Entre 1989 et 1997, Jacques Brossard (1933-2010) a fait paraître chez Leméac une fresque échelonnée sur plus de 2500 pages. Les cinq volumes massifs de L’Oiseau de feu témoignent avec éloquence de l’ambition de l’écrivain qui a donné son nom au Grand Prix de la science-fiction et du fantastique québécois à partir de 2008.

Littérature de genre

Entre 1989 et 1997, Jacques Brossard (1933-2010) a fait paraître chez Leméac une fresque échelonnée sur plus de 2500 pages. Les cinq volumes massifs de L’Oiseau de feu témoignent avec éloquence de l’ambition de l’écrivain qui a donné son nom au Grand Prix de la science-fiction et du fantastique québécois à partir de 2008.

L’eau enflammée des profondeur

À l’image d’Adakhan Demuthsen, son héros façonneur de métaux, Jacques Brossard forge patiemment une œuvre en trois temps (ce n’est pas un hasard si la «trilogie intérieure» est numérotée 2A-2B-2C). Nous parcourons en premier lieu Manokhsor, la Cité-simulacre aux enceintes infranchissables, pourvue de douze quartiers étanches et circulaires: «lacis inextricable, […] labyrinthe désordonné et complexe de venelles, d’impasses». À l’égal des Périphériens, Adakhan (dont le prénom signifie «l’arrivée du chef») évolue dans un univers totalitaire, les habitants des quartiers n’ayant le droit ni de se questionner ni de se révolter. Lorsqu’ils désobéissent, des proches disparaissent, des édifices s’affaissent, des archers au sang olivâtre décochent des flèches meurtrières ou des anges aux cuirasses étincelantes surgissent du ciel… Mais Adakhan possède une curiosité innée, il est destiné à être toujours «celui qui march[e] en tête, d’un pas régulier — celui d’un somnambule». Il fait ainsi fi des règlements de Manokhsor, déterminé à visiter coûte que coûte le territoire par-delà le désert. Car, comme sa seconde compagne Selvah, une Centralienne, le forgeron ne veut «pas d’une soif qu’on assouvit trop facilement».

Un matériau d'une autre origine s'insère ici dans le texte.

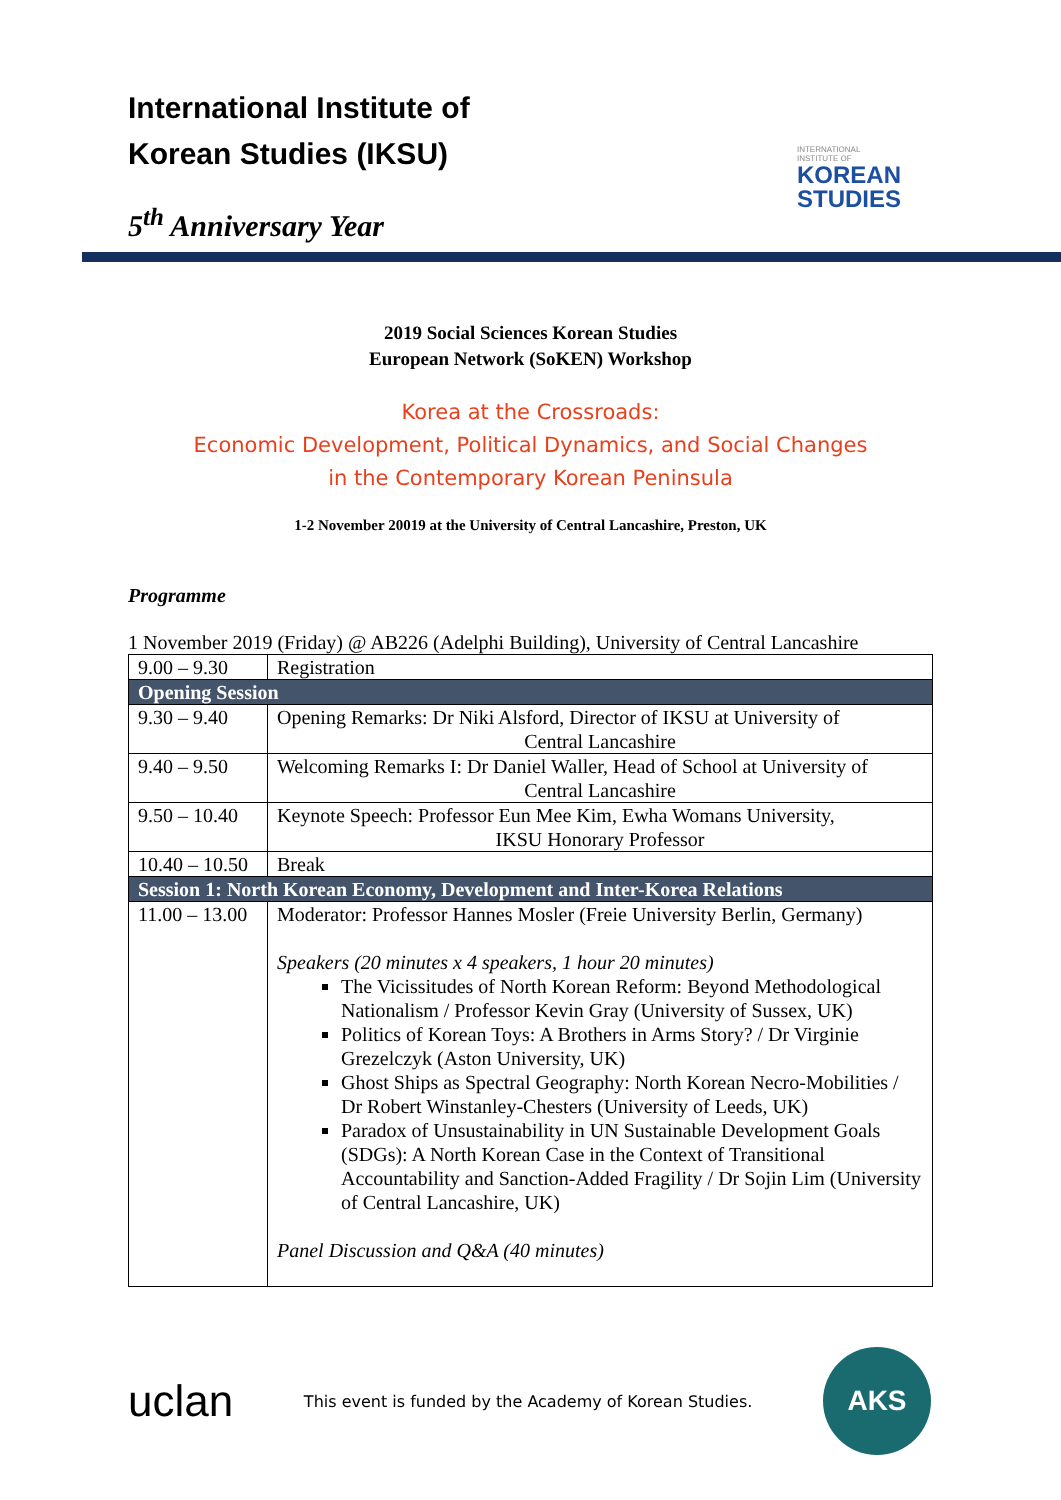International Institute of
Korean Studies (IKSU)
5<sup>th</sup> Anniversary Year
INTERNATIONAL
INSTITUTE OF
KOREAN
STUDIES
2019 Social Sciences Korean Studies
European Network (SoKEN) Workshop
Korea at the Crossroads:
Economic Development, Political Dynamics, and Social Changes
in the Contemporary Korean Peninsula
1-2 November 20019 at the University of Central Lancashire, Preston, UK
Programme
1 November 2019 (Friday) @ AB226 (Adelphi Building), University of Central Lancashire
| 9.00 – 9.30 | Registration |
| Opening Session | |
| 9.30 – 9.40 | Opening Remarks: Dr Niki Alsford, Director of IKSU at University of Central Lancashire |
| 9.40 – 9.50 | Welcoming Remarks I: Dr Daniel Waller, Head of School at University of Central Lancashire |
| 9.50 – 10.40 | Keynote Speech: Professor Eun Mee Kim, Ewha Womans University, IKSU Honorary Professor |
| 10.40 – 10.50 | Break |
| Session 1: North Korean Economy, Development and Inter-Korea Relations | |
| 11.00 – 13.00 | Moderator: Professor Hannes Mosler (Freie University Berlin, Germany) Speakers (20 minutes x 4 speakers, 1 hour 20 minutes) The Vicissitudes of North Korean Reform: Beyond Methodological Nationalism / Professor Kevin Gray (University of Sussex, UK) Politics of Korean Toys: A Brothers in Arms Story? / Dr Virginie Grezelczyk (Aston University, UK) Ghost Ships as Spectral Geography: North Korean Necro-Mobilities / Dr Robert Winstanley-Chesters (University of Leeds, UK) Paradox of Unsustainability in UN Sustainable Development Goals (SDGs): A North Korean Case in the Context of Transitional Accountability and Sanction-Added Fragility / Dr Sojin Lim (University of Central Lancashire, UK) Panel Discussion and Q&A (40 minutes) |
uclan
This event is funded by the Academy of Korean Studies.
AKS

La plupart des actes du jeune homme seront conséquemment guidés par une volonté de connaissance, de dépasser les évidences, par exemple lorsqu’il fuit la fête du Roi (une mise en scène déliquescente) ou quand il s’introduit dans les souterrains de son quartier, descendant en quelque sorte jusqu’aux Enfers… de la Centrale. Car cette Centrale «mythique», dont seule la tour est visible aux habitants de la surface, constitue en fin de compte une nouvelle forme de totalitarisme. Dans les profondeurs de cette «Maison-Dieu» vivent les Centraliens, quasi immortels dont la santé est à toute épreuve. Leur métabolisme est chimiquement ralenti, gelé par l’aghératol. Ces privilégiés, qui ne respirent pas l’air fétide de la Cité extérieure (sauf s’ils souhaitent s’y promener), sélectionnent de rares résidents des quartiers «mal famés» pour rallier leurs rangs. Grâce à sa fougue et à sa curiosité, mais surtout à ses liens de parenté avec un dirigeant, Adakhan est un candidat tout désigné pour rejoindre l’équipe de son parrain.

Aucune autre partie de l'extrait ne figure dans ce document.